# Dose Magnesium Sulfate?



## stagger (Apr 5, 2006)

Hi, I have a 10 Gal, and currently dose EI. On the Micro days I dose CSM+B and Iron but was wondering if i should also dose Magnesium Sulfate (Epsom salt)?


----------



## theredben (Dec 28, 2008)

Are you already dosing Epsom Salts when you dose Macros??

Or do you think you are lacking mag/sulphates??


----------



## stagger (Apr 5, 2006)

No I just dose CSM+B for Micro's.

Not sure if CSM+B has enough Magnesium, or if there is any benefit to dose Epsom salts along with CSM+B?


----------



## mistergreen (Dec 9, 2006)

What's the GH in you tap water?

yes, plants do need Mg and SO4. They're pretty important. You can see your plants not doing well even though you add NPK,micros, and CO2. Once in a while, I add Ca & MgSO4 to supplement what's in my tap water. It's called GH Booster.


----------



## Diana (Jan 14, 2010)

What is the calcium and magnesium level in the water? Not the GH (the combined reading) what are each, separately?


----------



## mistergreen (Dec 9, 2006)

Diana said:


> What is the calcium and magnesium level in the water? Not the GH (the combined reading) what are each, separately?
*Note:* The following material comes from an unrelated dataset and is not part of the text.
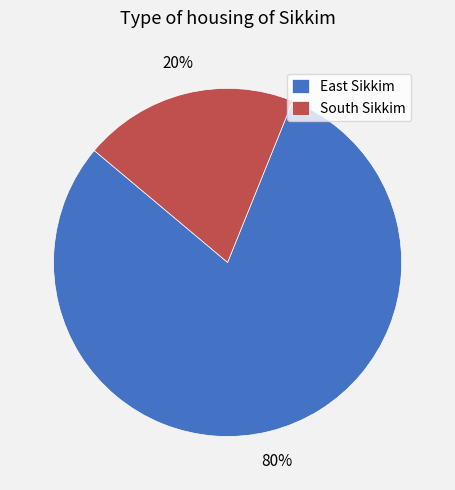

To the nearest percent, what is the average slice percentage?

50%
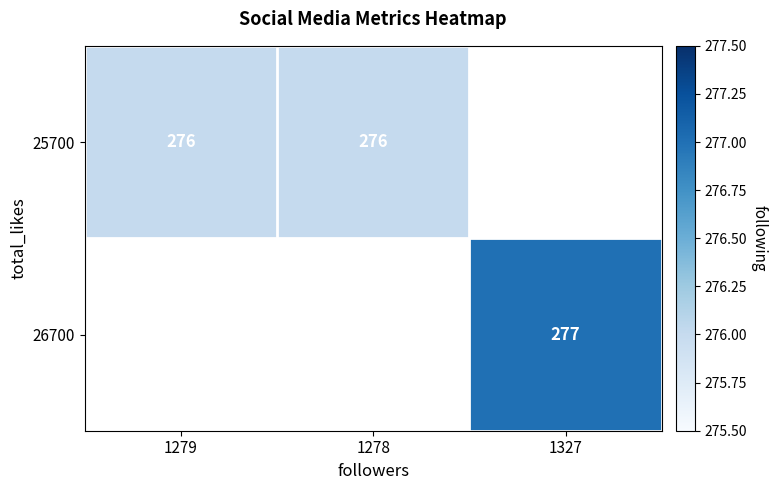

Is the value of 26700 at 1327 greater than the value of 25700 at 1278?

Yes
It's a bit impossible for most of us to get that reading unless you check your local water works. Most of the time they will only give you the Mg value. You'll have to do some math to get the Ca value.


----------



## Hoppy (Dec 24, 2005)

My water is usually river water, but can be ground water (well water) so I'm never sure if there is any magnesium in it, and the water company only reports the range of values for what is in the water. So, to be sure I have magnesium I dose magnesium sulfate (epsom salts) along with my CSM+B trace element mix, in an equal amount. That is very little magnesium, but not much is needed either, and I would rather have a little than almost none.


----------



## stagger (Apr 5, 2006)

Thanks for your help guys.... Hoppy, I was thinking along the same lines, I mean afterall thats the principal of the EI method anyway, too make sure there are suffient quanties of nutrients at all times for the plants.


----------